Institutions including Saudi Arabia’s Public Investment Fund, Abu Dhabi Investment Authority and Qatar Investment Authority made up 54% of the $96 billion deployed by state-controlled funds globally in the first half of 2024, according to data from consultancy GlobalSWF. That’s the highest rate since 2009, it said.
The figures reinforce how important the Middle East’s funds, which together control over $4 trillion of assets, have become for global capital flows. Bankers, investment titans and tech industry chiefs from around the world have been increasingly drawn to the region to help back corporate buyouts, raise new funds or finance their investment plans over the past few years.

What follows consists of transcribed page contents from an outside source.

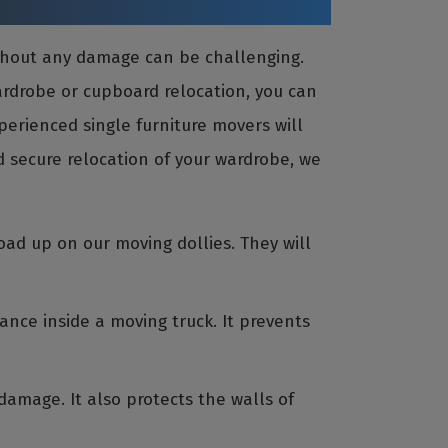
ithout any damage can be challenging.
wardrobe or cupboard relocation, you can
perienced single furniture movers will
 secure relocation of your wardrobe, we
oad up on our moving dollies. They will
ance inside a moving truck. It prevents
amage. It also protects the walls of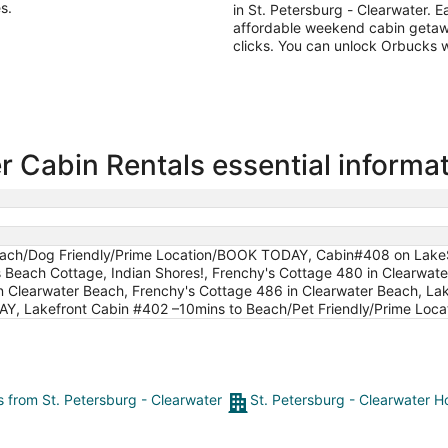
s.
in St. Petersburg - Clearwater. E
affordable weekend cabin getawa
clicks. You can unlock Orbucks 
r Cabin Rentals essential informa
Beach/Dog Friendly/Prime Location/BOOK TODAY, Cabin#408 on Lake
Beach Cottage, Indian Shores!, Frenchy's Cottage 480 in Clearwa
in Clearwater Beach, Frenchy's Cottage 486 in Clearwater Beach, La
AY, Lakefront Cabin #402 –10mins to Beach/Pet Friendly/Prime Lo
ts from St. Petersburg - Clearwater
St. Petersburg - Clearwater H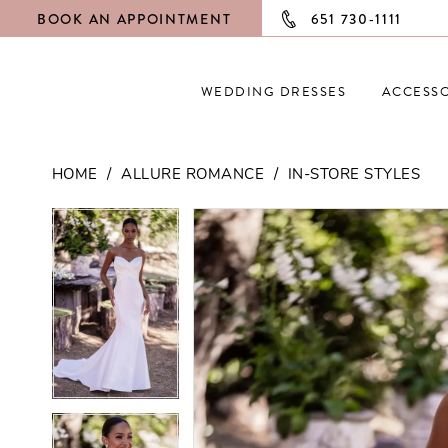
BOOK AN APPOINTMENT
651 730‑1111
WEDDING DRESSES
ACCESSO
HOME
ALLURE ROMANCE
IN-STORE STYLES
PAUSE AUTOPLAY
PREVIOUS SLIDE
NEXT SLIDE
PAUSE AUTOPLAY
PREVIOUS SLIDE
NEXT SLIDE
Products
Skip
0
0
Views
to
Carousel
end
1
1
2
2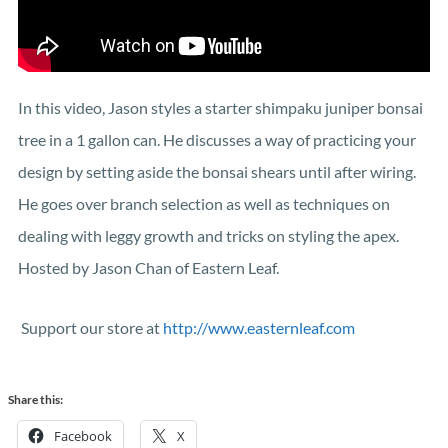
In this video, Jason styles a starter shimpaku juniper bonsai
tree in a 1 gallon can. He discusses a way of practicing your
design by setting aside the bonsai shears until after wiring.
He goes over branch selection as well as techniques on
dealing with leggy growth and tricks on styling the apex.
Hosted by Jason Chan of Eastern Leaf.
Support our store at
http://www.easternleaf.com
Share this:
Facebook
X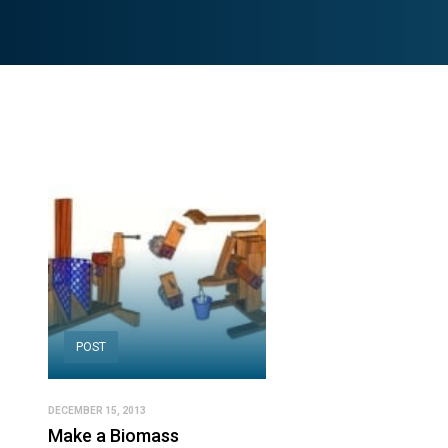
POST
DECEMBER 15, 2013
Make a Biomass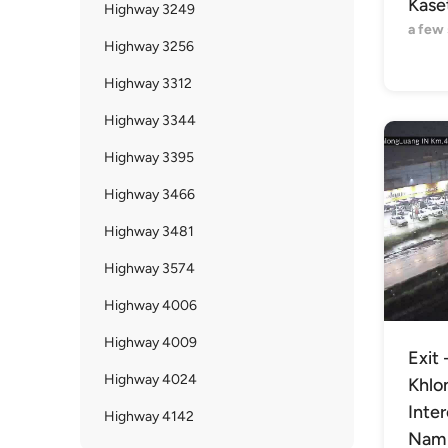
Kaset
Highway 3249
a few
Highway 3256
Highway 3312
Highway 3344
Highway 3395
Highway 3466
Highway 3481
Highway 3574
Highway 4006
Highway 4009
Exit 
Highway 4024
Khlo
Inte
Highway 4142
Nam 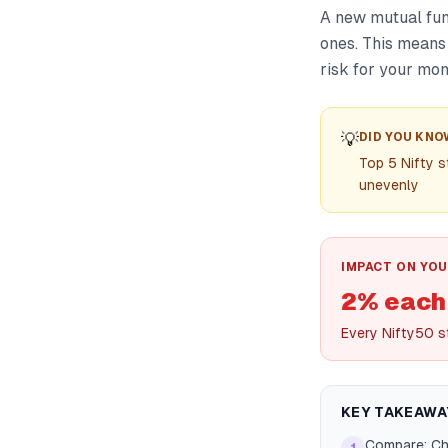
A new mutual fund
ones. This means
risk for your mon
💡
DID YOU KNO
Top 5 Nifty s
unevenly
IMPACT ON YOU
2% each
Every Nifty50 s
KEY TAKEAWA
Compare: Che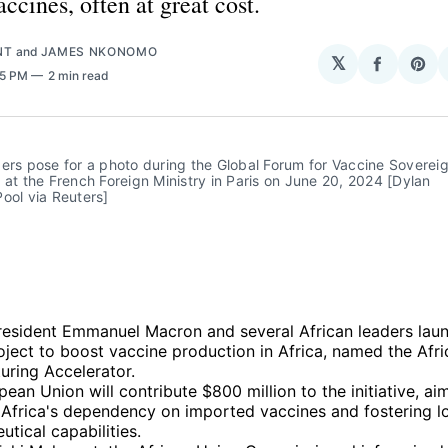
ccines, often at great cost.
NT
and
JAMES NKONOMO
𝕏
Share
Sha
45 PM
2 min read
on
on
Facebo
Pin
ers pose for a photo during the Global Forum for Vaccine Sovereig
 at the French Foreign Ministry in Paris on June 20, 2024 [Dylan 
ool via Reuters]
resident Emmanuel Macron and several African leaders laun
roject to boost vaccine production in Africa, named the Afr
uring Accelerator.
ean Union will contribute $800 million to the initiative, ai
 Africa's dependency on imported vaccines and fostering l
tical capabilities.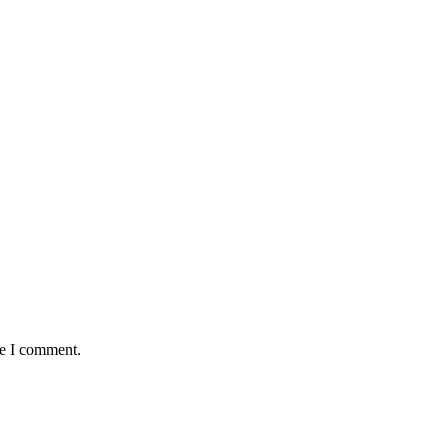
me I comment.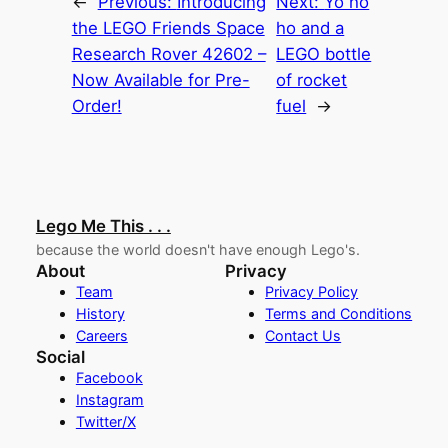
←
Previous:
Introducing
Next:
Yo ho
the LEGO Friends Space
ho and a
Research Rover 42602 –
LEGO bottle
Now Available for Pre-
of rocket
Order!
fuel
→
Lego Me This . . .
because the world doesn't have enough Lego's.
About
Privacy
Team
Privacy Policy
History
Terms and Conditions
Careers
Contact Us
Social
Facebook
Instagram
Twitter/X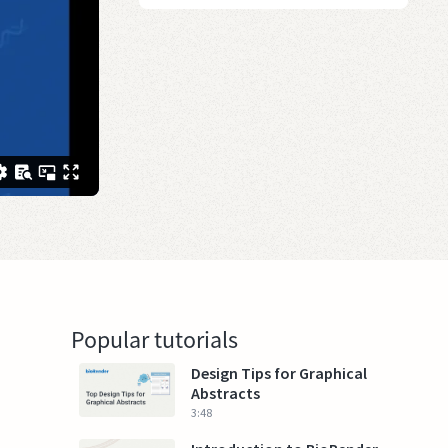
Popular tutorials
Design Tips for Graphical
Abstracts
3:48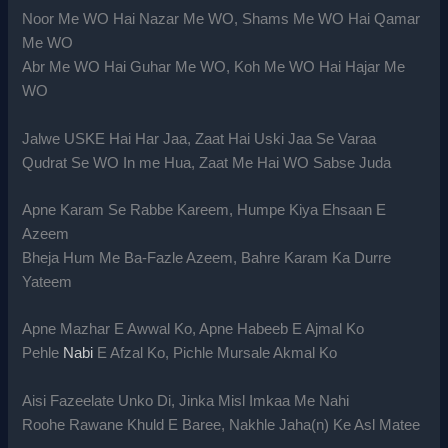
Noor Me WO Hai Nazar Me WO, Shams Me WO Hai Qamar
Me WO
Abr Me WO Hai Guhar Me WO, Koh Me WO Hai Hajar Me
WO
Jalwe USKE Hai Har Jaa, Zaat Hai Uski Jaa Se Varaa
Qudrat Se WO In me Hua, Zaat Me Hai WO Sabse Juda
Apne Karam Se Rabbe Kareem, Humpe Kiya Ehsaan E
Azeem
Bheja Hum Me Ba-Fazle Azeem, Bahre Karam Ka Durre
Yateem
Apne Mazhar E Awwal Ko, Apne Habeeb E Ajmal Ko
Pehle
Nabi
E Afzal Ko, Pichle Mursale Akmal Ko
Aisi Fazeelate Unko Di, Jinka Misl Imkaa Me Nahi
Roohe Rawane Khuld E Baree, Nakhle Jaha(n) Ke Asl Matee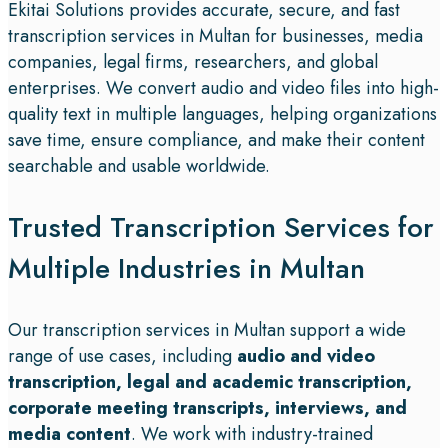
Ekitai Solutions provides accurate, secure, and fast
transcription services in Multan for businesses, media
companies, legal firms, researchers, and global
enterprises. We convert audio and video files into high-
quality text in multiple languages, helping organizations
save time, ensure compliance, and make their content
searchable and usable worldwide.
Trusted Transcription Services for
Multiple Industries in Multan
Our transcription services in Multan support a wide
range of use cases, including
audio and video
transcription, legal and academic transcription,
corporate meeting transcripts, interviews, and
media content
. We work with industry-trained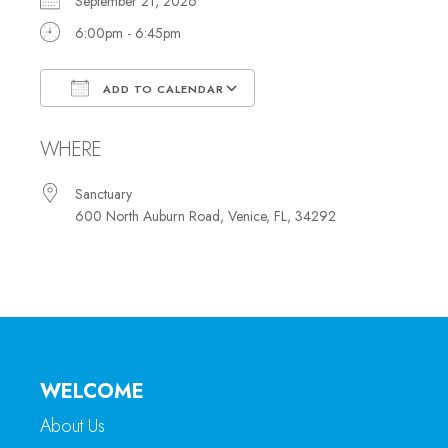
September 21, 2026
6:00pm - 6:45pm
ADD TO CALENDAR
Download ICS
Google Calendar
WHERE
Sanctuary
600 North Auburn Road, Venice, FL, 34292
WELCOME
About Us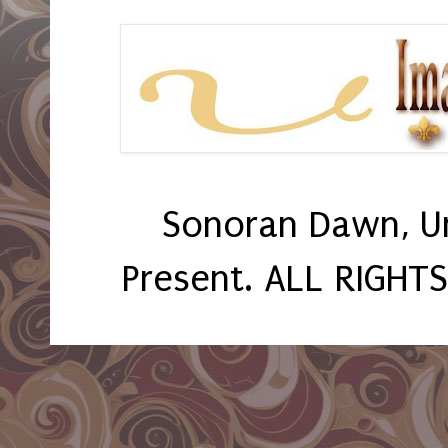
Sonoran Dawn, U
Present. ALL RIGHT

“While the market uncertainty has invited global funds to be cautious, Gulf-based and particularly, Abu Dhabi-based funds, have received significant windfall from oil and are more active than ever,” Diego Lopez, managing director of GlobalSWF said in a report.
Still, Saudi Arabia’s PIF remained the most active sovereign fund in the world in the first six months of the year, fueled by asset transfers from the government. The Saudi government has had to find other ways to finance the PIF’s investment activities because oil prices are not high enough to cover state spending.
The prominence of Middle East funds has been rising at a time when many global peers have reduced spending. Asian funds including GIC Pte and Temasek Holdings Pte are among those to have cut investments, dragging down overall deployment by state-backed investors compared to the same period last year, according to the report.
While in absolute terms the amount invested by sovereign funds from Saudi Arabia, the United Arab Emirates, Qatar, Kuwait, Oman and Bahrain has fallen, as a portion of total state-controlled investment globally it has risen, the data show.
Not all of this cash is flowing out of the region though. For example, the PIF’s largest deal was domestically focused. While Lunate, an Abu Dhabi-based fund that manages $105 billion, acquired a stake in the largest office tower in Dubai.